That is really weird. Just having a visible vs. invisible PK should not have made any difference at all. In InnoDB there is always a PK, if you don't define one, an invisible 48-bit integer one will be defined for you. Reasoning behind my approach was that secondary keys point at the PK, and the table is clustered in PK. So what I proposed should have avoided the additional key dereference that might have save about half of the time. So if explicit vs. implicit PK makes a 10x difference, and it is not due to buffer pool being hot vs. cold, that is most definitely a critical performance bug you just stumbled upon. On Sun, 29 Oct 2023, 21:08 Ivan Krylov via discuss, < discuss@lists.mariadb.org> wrote:
On Sun, 29 Oct 2023 18:12:53 +0200 Gordan Bobic <gordan.bobic@gmail.com> wrote:
ALTER TABLE mol_trans DROP INDEX spid_flag_wl, ADD COLUMN id int unsigned auto_increment, ADD PRIMARY KEY (species_id, flag, wl_vac, id);
I wasn't able to add a primary key like this. My version of MariaDB only allows the id column in the beginning of the compound primary key. Additionally, trying to add a primary key to an existing table results in an error message complaining about the index for the table being corrupted (and rolling back the implicit transaction).
I tried recreating the table with PRIMARY KEY (species_id, flag, wl_vac, upper_id, lower_id). By itself, the combination of upper_id and lower_id must be unique, and it's our mistake that we didn't properly declare them as foreign keys into a different table. Unfortunately, this didn't improve the performance.
What _did_ improve performance was creating the id column with the type INT UNSIGNED AUTO_INCREMENT and setting it to be the primary key. With the index spid_flag_wl(species_id, flag, wl_vac) recreated, the EXPLAIN output now looks a bit differently:
id: 1 select_type: SIMPLE table: mtr type: range possible_keys: spid_flag_wl key: spid_flag_wl key_len: 16 ref: NULL rows: 5487882 Extra: Using index condition
...and I get my 3024559 rows in slightly more than 6 seconds.

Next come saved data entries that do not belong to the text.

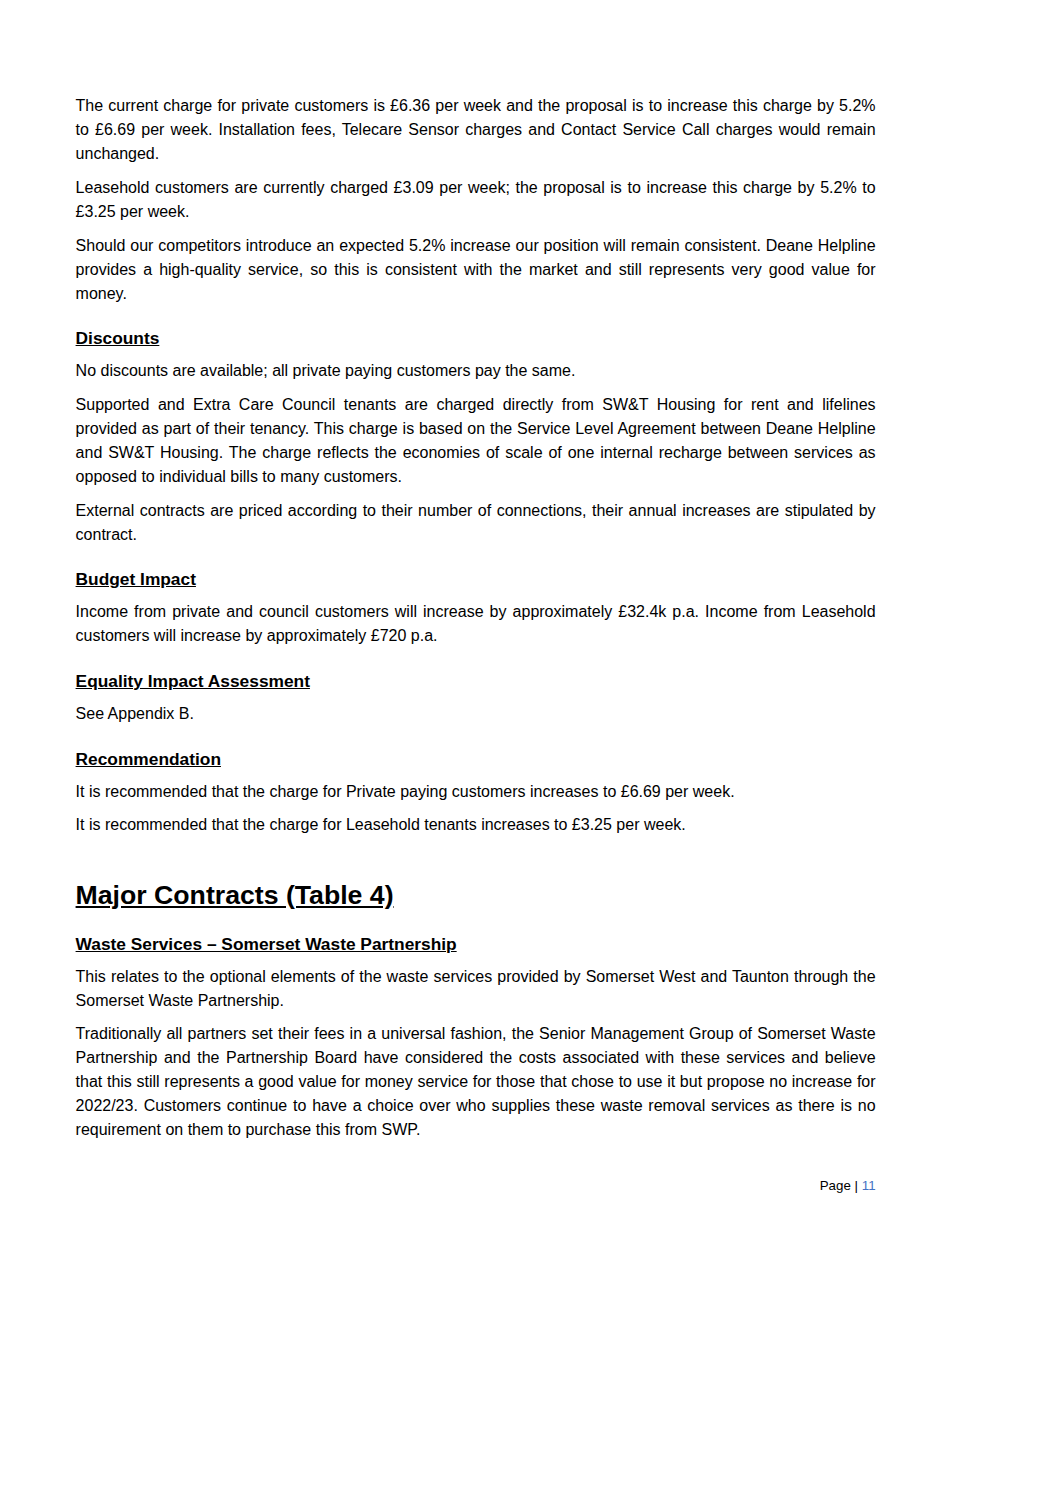The current charge for private customers is £6.36 per week and the proposal is to increase this charge by 5.2% to £6.69 per week. Installation fees, Telecare Sensor charges and Contact Service Call charges would remain unchanged.
Leasehold customers are currently charged £3.09 per week; the proposal is to increase this charge by 5.2% to £3.25 per week.
Should our competitors introduce an expected 5.2% increase our position will remain consistent. Deane Helpline provides a high-quality service, so this is consistent with the market and still represents very good value for money.
Discounts
No discounts are available; all private paying customers pay the same.
Supported and Extra Care Council tenants are charged directly from SW&T Housing for rent and lifelines provided as part of their tenancy. This charge is based on the Service Level Agreement between Deane Helpline and SW&T Housing. The charge reflects the economies of scale of one internal recharge between services as opposed to individual bills to many customers.
External contracts are priced according to their number of connections, their annual increases are stipulated by contract.
Budget Impact
Income from private and council customers will increase by approximately £32.4k p.a. Income from Leasehold customers will increase by approximately £720 p.a.
Equality Impact Assessment
See Appendix B.
Recommendation
It is recommended that the charge for Private paying customers increases to £6.69 per week.
It is recommended that the charge for Leasehold tenants increases to £3.25 per week.
Major Contracts (Table 4)
Waste Services – Somerset Waste Partnership
This relates to the optional elements of the waste services provided by Somerset West and Taunton through the Somerset Waste Partnership.
Traditionally all partners set their fees in a universal fashion, the Senior Management Group of Somerset Waste Partnership and the Partnership Board have considered the costs associated with these services and believe that this still represents a good value for money service for those that chose to use it but propose no increase for 2022/23. Customers continue to have a choice over who supplies these waste removal services as there is no requirement on them to purchase this from SWP.
Page | 11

So many thanks for giving me a pointer in the direction that eventually helped solve my problem, even if I don't fully understand why it works. Is the lesson here to always create a synthetic primary key for a table?
I've also tried recreating the table with the "natural" primary key of (upper_id, lower_id), but it takes much longer to reinsert the rows (it still isn't complete after tens of minutes, and previously reinsert would be done in just a few minutes), probably because the rows don't go in the natural order by upper_id and lower_id at all.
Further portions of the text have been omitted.